The Next Chapter·Road Trip

Treasa Levasseur reminisces about life on a commune by way of Cedar Bowers's debut novel Astra

The singer-songwriter and The Next Chapter columnist reviews Cedar Bowers's Astra, a debut novel that was on the 2021 Scotiabank Giller Prize longlist.
(McClelland & Stewart, Ali Eisner)

Treasa Levasseur is a Winnipeg-born, Ontario-raised musician and The Next Chapter columnist. Her Road Trip column highlights books that take the reader and Levasseur on a journey. A book can take you places you've never visited or, in Levasseur's case, lets you return to places she has visited in the past.

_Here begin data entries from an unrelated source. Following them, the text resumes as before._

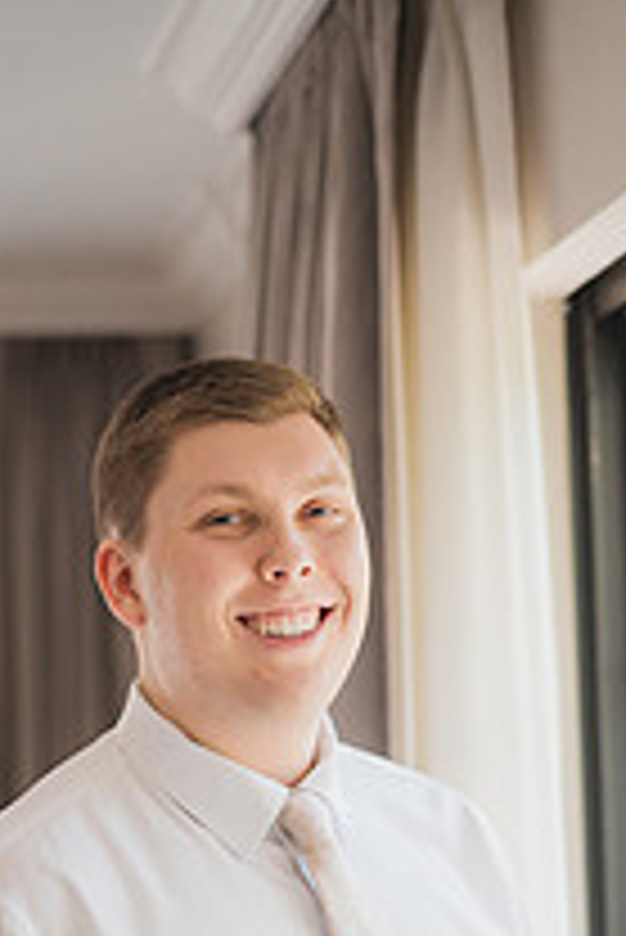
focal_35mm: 108
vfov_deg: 18.6
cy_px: 868
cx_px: 347
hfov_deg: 12.7
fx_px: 2812
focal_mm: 50
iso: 800
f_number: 1.4
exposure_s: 1/800
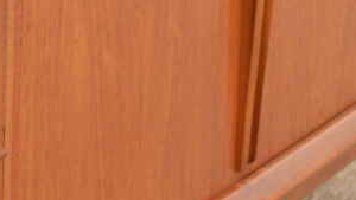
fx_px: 1690
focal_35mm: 179
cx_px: -109
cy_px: -148
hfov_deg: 11.7
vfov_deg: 6.6
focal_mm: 38
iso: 280
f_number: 5.6
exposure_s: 1/125
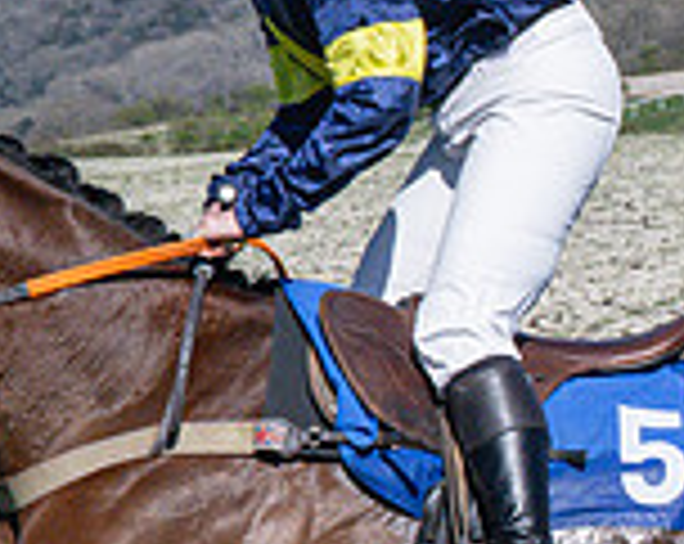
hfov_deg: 4.8
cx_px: 655
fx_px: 8082
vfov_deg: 3.8
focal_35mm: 400
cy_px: 711
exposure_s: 1/1600
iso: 2500
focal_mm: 74
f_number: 20
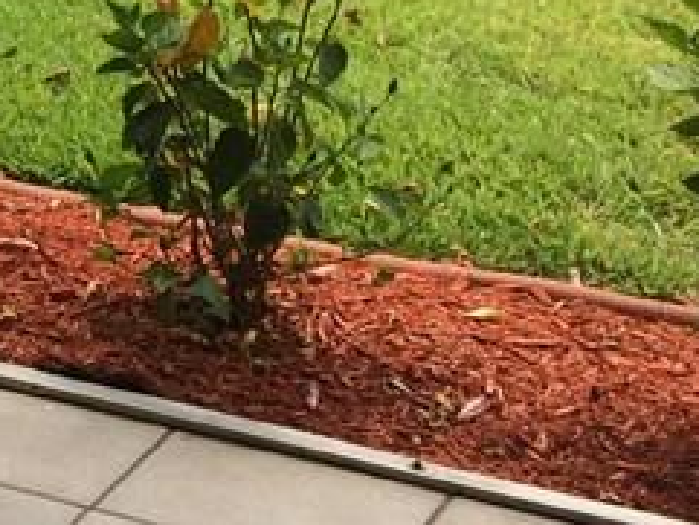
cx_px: -261
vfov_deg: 11.6
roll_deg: +1.2
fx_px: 2485
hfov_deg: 15.1
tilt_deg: -12.0
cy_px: -261
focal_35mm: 123
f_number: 2.2
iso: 32
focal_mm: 4.15
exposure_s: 1/707
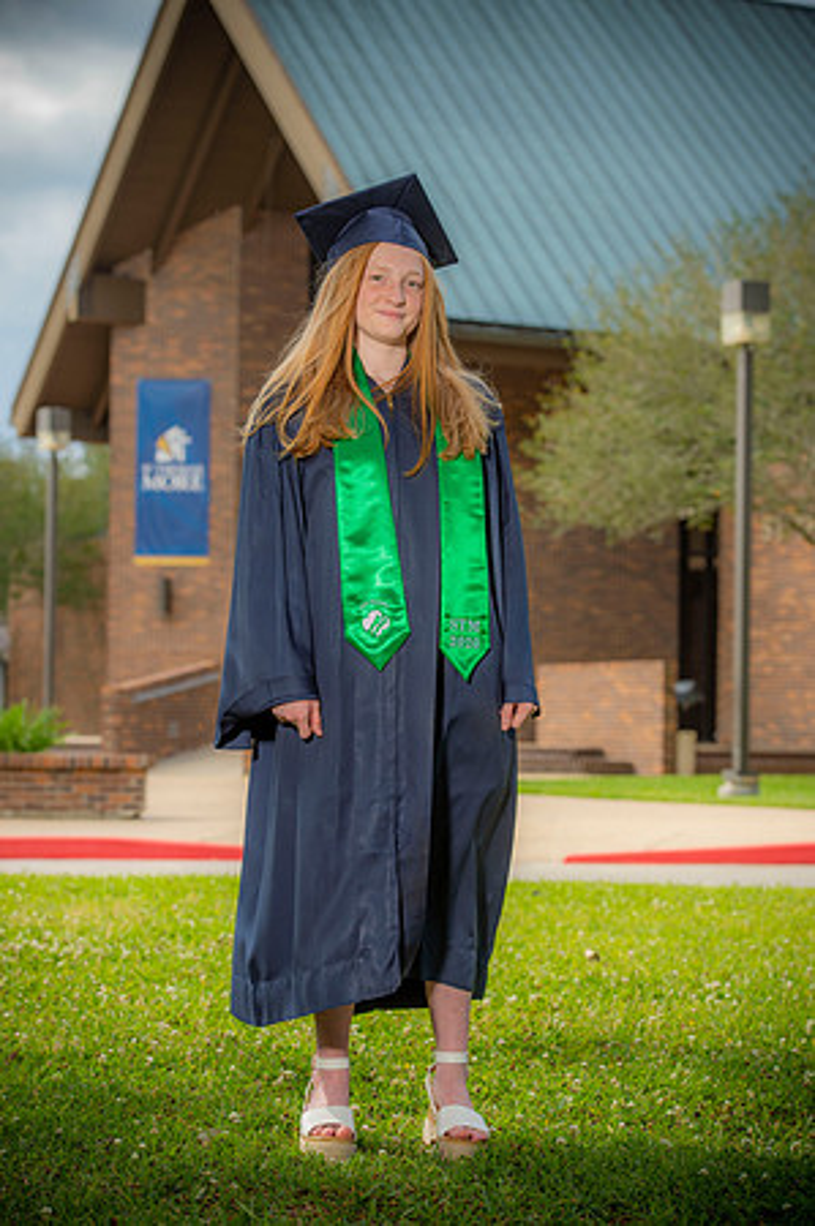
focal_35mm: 90
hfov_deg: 15.2
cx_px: 408
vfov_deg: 22.6
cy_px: 613
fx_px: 3063
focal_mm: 90
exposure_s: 1/250
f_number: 5.6
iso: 80
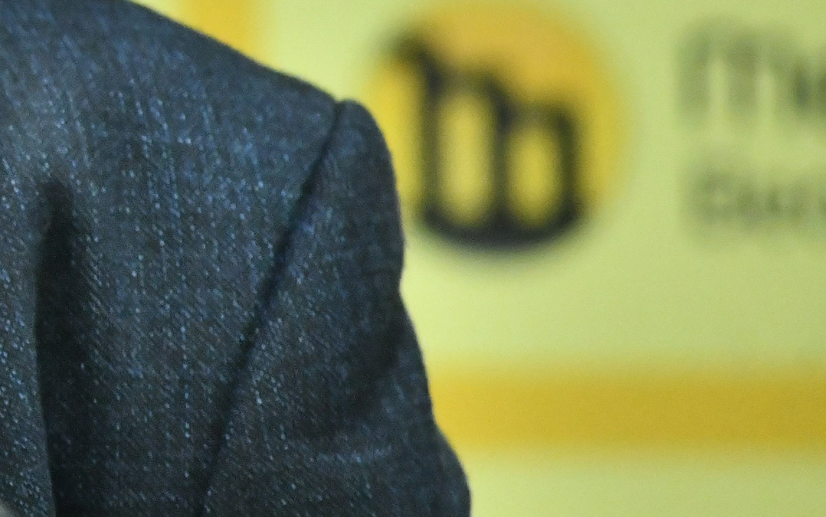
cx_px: -658
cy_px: -196
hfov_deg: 2.9
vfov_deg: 1.8
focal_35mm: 733
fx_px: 16503
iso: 4000
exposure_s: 1/250
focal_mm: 200
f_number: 5.6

She recently read Astra by Cedar Bowers. The novel follows a woman born and raised on a remote British Columbia commune, who has long struggled to find her way in the world. As her path intersects with others over the years, she uncovers difficult truths about who they are and what they yearn for.

Levasseur spoke with Shelagh Rogers about the book.

A mysterious protagonist

"Astra is the protagonist of this book, and yet we do not meet her in her own words until the very end of the book. This book is a series of snapshots. Each chapter is the story of Astra, as seen by the people in her life. We begin up in northern B.C., in a fictional town.  And it starts with the birth of Astra on a communal farm encampment area in the woods. 

Each chapter is the story of Astra, as seen by the people in her life.

"We begin the story from her father Raymond's perspective, his point of view. I think I was really drawn in by that space in the beginning of the book because I once lived on a communal farm where I learned to milk cows and make tofu.

But the author has captured so wonderfully the sort of juxtaposition between the promise that the young people who began this place envisioned for it — the response that it was to the constraints of their lives — and then the ramshackle nature of a group of people who have a vision but not a plan. What happens to a big project that doesn't have a project manager?"

A life in impressions

"She's got a real way of sketching the lines of these characters that's very intimate. And of course, the plot interweaves all of these characters in various ways, and we do eventually leave. Our heroine moves and she winds up in a variety of places. On her first break out of there, she moves to Calgary, and then we wind up in Vancouver for quite some time.

"And then we briefly go to Toronto near St. Lawrence Market. So in a way, there are a few reasons why this is a perfect book for a road trip column. It takes us a little bit all over the country in a way that doesn't necessarily entirely make economic sense. That's exactly like touring as a musician. There's this feeling that your life is constructed by the impressions of others. And that's the tour de force of this book.

It's just marvellously executed — I can barely believe it's a first novel.

"Astra never quite lands throughout the book until you hear her in her own voice at the end of the book. And it's the first time that you hear a first-person narration, so it really shifts the tone. It's just marvellously executed — I can barely believe it's a first novel. I look forward so much to Cedar Bowers's future work. I can't wait to see what this person comes up with next."

Treasa Levasseur's comments have been edited for length and clarity.